### Work instruction
Exactly the lines from the one that contains "(397, 340) = (204, 231): turquoise" through the end of the material below are to be output, the first and last included.

### The data
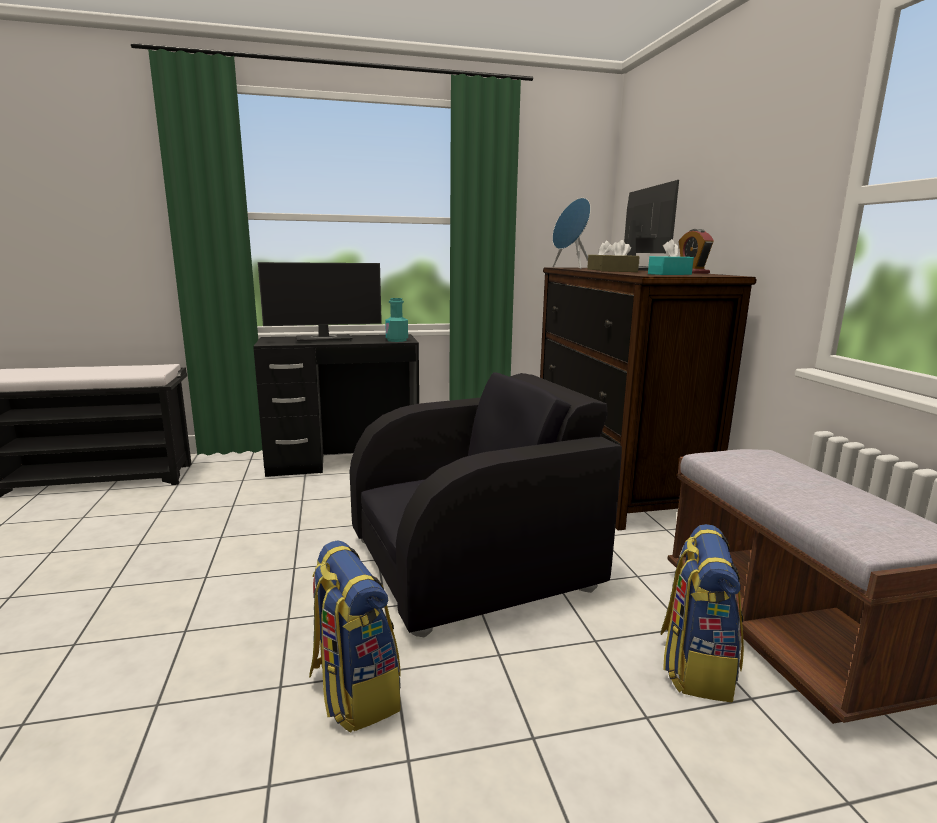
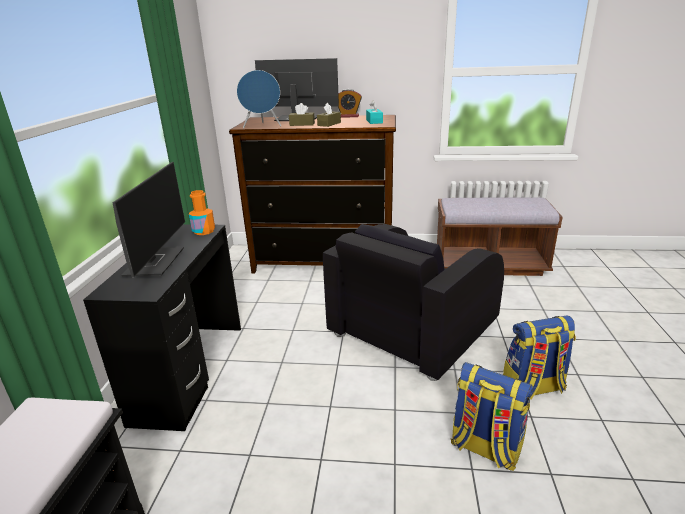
camera: 70 degrees left, 10 degrees up
(397, 340) = (204, 231): turquoise bottle -> orange bottle
(473, 563) = (412, 329): black armchair -> black armchair turned 135 degrees counterclockwise
(695, 665) = (511, 290): backpack -> backpack (484, 448)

### Response box
(397, 340) = (204, 231): turquoise bottle -> orange bottle
(473, 563) = (412, 329): black armchair -> black armchair turned 135 degrees counterclockwise
(695, 665) = (511, 290): backpack -> backpack (484, 448)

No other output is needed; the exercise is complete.